Die Vorschrift regelt das Inkrafttreten des Gesetzes. Sie sieht vor, dass die durch dieses Gesetz eingefügten Änderungen, insbesondere die Aufhebung der Stichtagsregelung, bereits ab dem 29. Mai 2009, dem Tag nach der Entscheidung des EGMR, gelten. Der Entwurf lässt sich insoweit vom Rechtsgedanken des § 187 Absatz 1 BGB leiten: Fällt ein Ereignis (hier: Verkündung der Entscheidung des EGMR) in den Lauf eines Tages, so wird dieser Tag bei der Berechnung der Frist nicht mitgezählt. Für den Zeitraum bis zum Inkrafttreten dieses Gesetzes bedeutet dies eine echte Rückwirkung: Die Rechtsstellung der bisherigen Erben wird entweder ganz entzogen, indem das nichteheliche Kind an ihrer Stelle rückwirkend Erbe wird, oder zumindest teilweise entzogen, indem das nichteheliche Kind rückwirkend als Miterbe auf Kosten der Quote der bisherigen Erben hinzutritt. Diese Rückwirkung ist aus verfassungsrechtlicher Sicht zulässig, da seit dem Zeitpunkt der Entscheidung des EGMR kein schutzwürdiges Vertrauen in den Fortbestand der geltenden Rechtslage mehr bestand. Sie ist auch erforderlich, weil Deutschland verpflichtet ist, weitere Konventionsverstöße umgehend und möglichst wirksam zu unterbinden (vgl. die Ausführung oben unter A. II. 2.). In derartigen Fällen kann die Abwicklung des Erbfalls gemäß den §§ 2018 ff. BGB nach den Regelungen des Erbschaftsanspruchs des wahren Erben gegen den Scheinerben erfolgen.

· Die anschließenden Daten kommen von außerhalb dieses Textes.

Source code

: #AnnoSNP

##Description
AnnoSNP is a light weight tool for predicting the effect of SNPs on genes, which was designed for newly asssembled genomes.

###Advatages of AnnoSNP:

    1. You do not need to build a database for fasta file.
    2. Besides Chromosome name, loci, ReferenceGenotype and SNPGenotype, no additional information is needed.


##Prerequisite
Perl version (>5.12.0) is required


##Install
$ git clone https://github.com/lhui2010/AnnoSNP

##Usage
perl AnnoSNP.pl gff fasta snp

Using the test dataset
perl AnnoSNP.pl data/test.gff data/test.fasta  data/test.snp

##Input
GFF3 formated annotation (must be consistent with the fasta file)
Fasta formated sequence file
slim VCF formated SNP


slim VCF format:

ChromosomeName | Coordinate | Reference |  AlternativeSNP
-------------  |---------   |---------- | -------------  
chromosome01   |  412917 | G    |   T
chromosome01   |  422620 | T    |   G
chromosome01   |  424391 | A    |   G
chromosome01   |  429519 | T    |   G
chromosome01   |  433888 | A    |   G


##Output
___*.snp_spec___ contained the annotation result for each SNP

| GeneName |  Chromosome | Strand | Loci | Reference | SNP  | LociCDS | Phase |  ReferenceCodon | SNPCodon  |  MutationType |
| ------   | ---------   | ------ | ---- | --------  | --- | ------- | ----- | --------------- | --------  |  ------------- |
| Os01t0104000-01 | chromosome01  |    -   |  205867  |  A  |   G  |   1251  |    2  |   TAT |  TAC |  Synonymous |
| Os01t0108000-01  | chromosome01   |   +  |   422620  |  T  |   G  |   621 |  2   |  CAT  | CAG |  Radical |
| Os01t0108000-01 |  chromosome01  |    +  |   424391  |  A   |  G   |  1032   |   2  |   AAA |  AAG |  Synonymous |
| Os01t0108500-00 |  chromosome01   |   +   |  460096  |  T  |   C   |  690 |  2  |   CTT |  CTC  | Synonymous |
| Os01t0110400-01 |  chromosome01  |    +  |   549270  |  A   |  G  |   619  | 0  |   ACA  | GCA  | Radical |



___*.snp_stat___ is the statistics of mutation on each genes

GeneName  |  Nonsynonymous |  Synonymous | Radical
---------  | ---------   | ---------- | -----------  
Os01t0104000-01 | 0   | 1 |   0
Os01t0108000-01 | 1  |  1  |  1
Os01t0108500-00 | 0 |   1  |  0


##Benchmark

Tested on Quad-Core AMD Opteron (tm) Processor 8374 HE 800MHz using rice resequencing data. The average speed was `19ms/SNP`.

Das rückwirkende Inkrafttreten soll sich jedoch nicht auf die Aufhebung des Artikels 12 § 10a NEhelG beziehen. Denn Vereinbarungen zwischen Vater und nichtehelichem Kind nach dieser Vorschrift, die in der Zeit zwischen dem 29. Mai 2009 und der Verkündung dieses Gesetzes geschlossen wurden, sollen nicht nachträglich unwirksam werden. Insoweit tritt das Gesetz daher erst am Tag nach der Verkündung in Kraft.

Anlage
Stellungnahme des Nationalen Normenkontrollrates gem. § 6 Abs. 1 NKR-Gesetz:
NKR-Nr. 1117:
Zweites Gesetz zur erbrechtlichen Gleichstellung nichtehelicher Kinder

Der Nationale Normenkontrollrat hat den o.g. Gesetzentwurf auf Bürokratiekosten geprüft, die durch Informationspflichten begründet werden.

Mit dem Gesetz werden keine Informationspflichten für die Wirtschaft sowie Bürgerinnen und Bürger eingeführt, geändert oder aufgehoben. Für die Verwaltung wird eine Informationspflicht begründet, die aber nur selten einschlägig sein dürfte und nur zu marginalen bürokratischen Belastungen führt.

Der Nationale Normenkontrollrat hat im Rahmen seines gesetzlichen Prüfauftrages daher keine Bedenken gegen das Regelungsvorhaben.